Mazola Corn Oil is an all-purpose, cholesterol-free cooking oil that is a smart heart-healthy* choice for your family. *See Mazola.com for more information on the relationship between corn oil and heart health. It has a variety of uses include baking, grilling, sautéing, stir frying, or mixing up a marinade or dressing.
With so many uses, it’s no wonder Mazola Corn Oil is the perfect choice for this recipe. To make a lightened up version of Chicken Alfredo Pasta, I made three easy swaps:
- I used spaghetti squash instead of pasta for the “noodles.” Spaghetti squash has a great texture and a nice “bite” to it that feels as satisfying as pasta. I prefer it over zucchini “zoodles” any day! Spaghetti squash is low-carb and it’s a vegetable! Win win.
- I made a homemade “skinny Alfredo sauce” instead of a store-bought jar of Alfredo sauce that is typically loaded with fat, too much sodium, added sugars, and preservatives. There’s no need for any of those things when it’s so easy to make a lighter Alfredo sauce at home.

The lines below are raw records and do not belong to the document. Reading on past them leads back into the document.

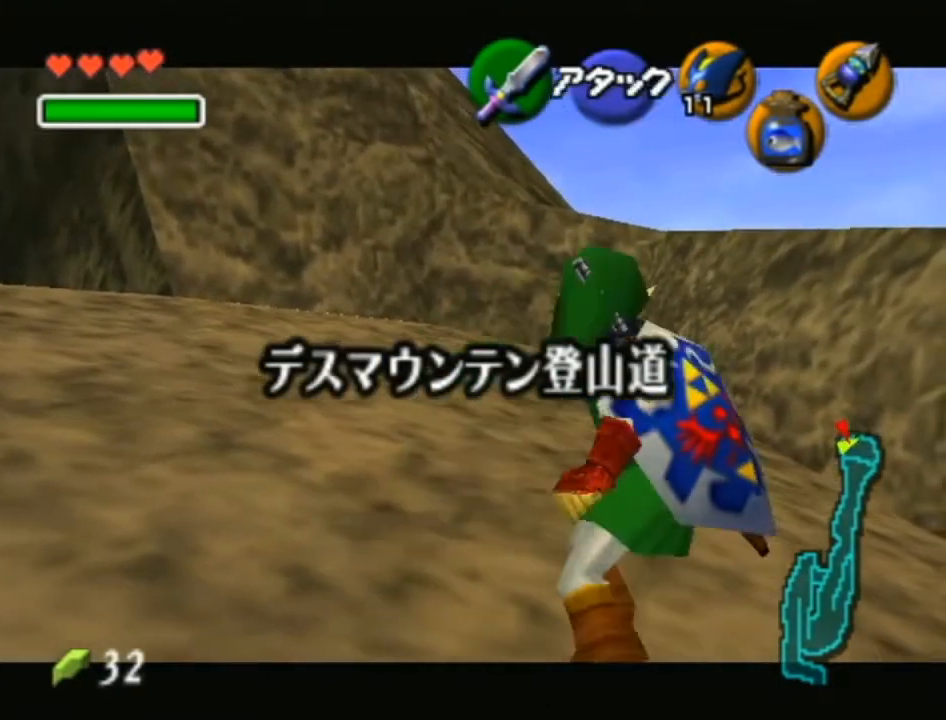
{"buttons": [], "left_stick": "center", "right_stick": "center", "events": [[317, "L1", "up"], [350, "Y", "down"], [467, "Y", "up"]]}
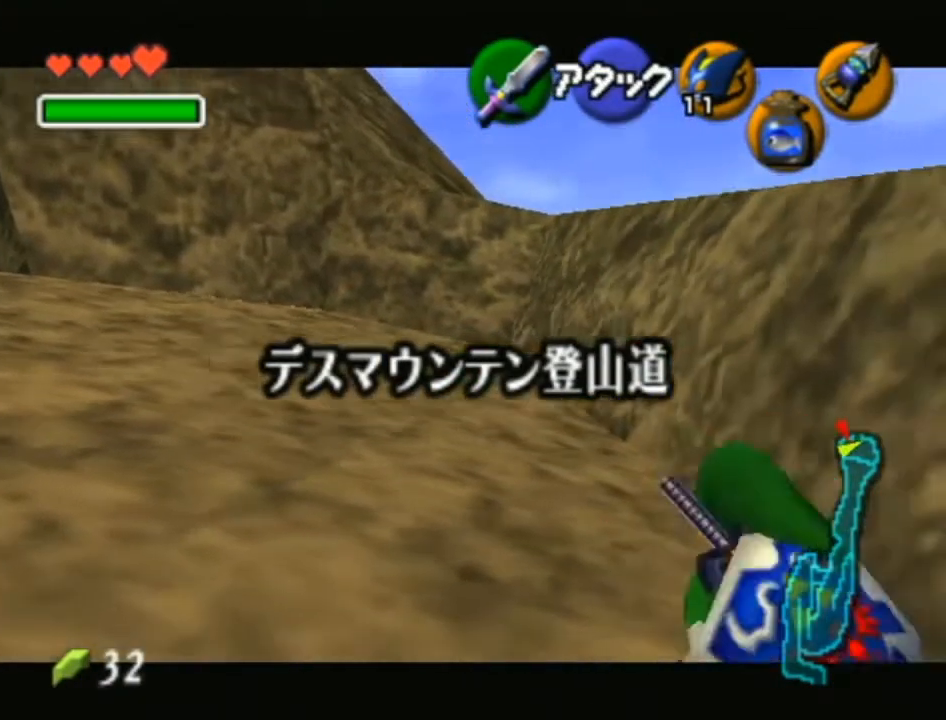
{"buttons": ["L1"], "left_stick": "center", "right_stick": "center", "events": [[317, "L1", "down"]]}
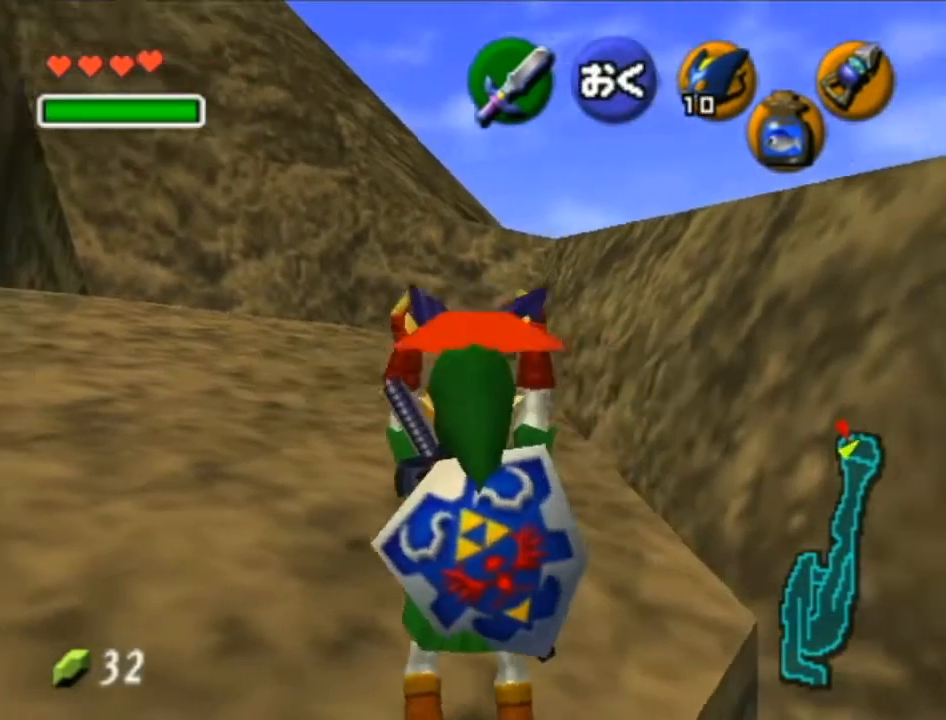
{"buttons": ["L1"], "left_stick": "center", "right_stick": "center", "events": [[250, "L1", "up"], [500, "L1", "down"]]}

- I used Mazola Corn Oil instead of butter to make the Alfredo sauce and to cook the chicken. Corn oil is great for searing meats such as chicken because it has a high smoke point of 450°F, which means you can cook at a high temperature without negatively affecting the food’s flavor and nutritional value.
Skinny Alfredo sauce
Alfredo sauce typically uses rich half and half, or sometimes even heavy whipping cream. I’m not going to lie, of course that is delicious. But you can make a very good Alfredo sauce that passes the taste test with much lighter ingredients.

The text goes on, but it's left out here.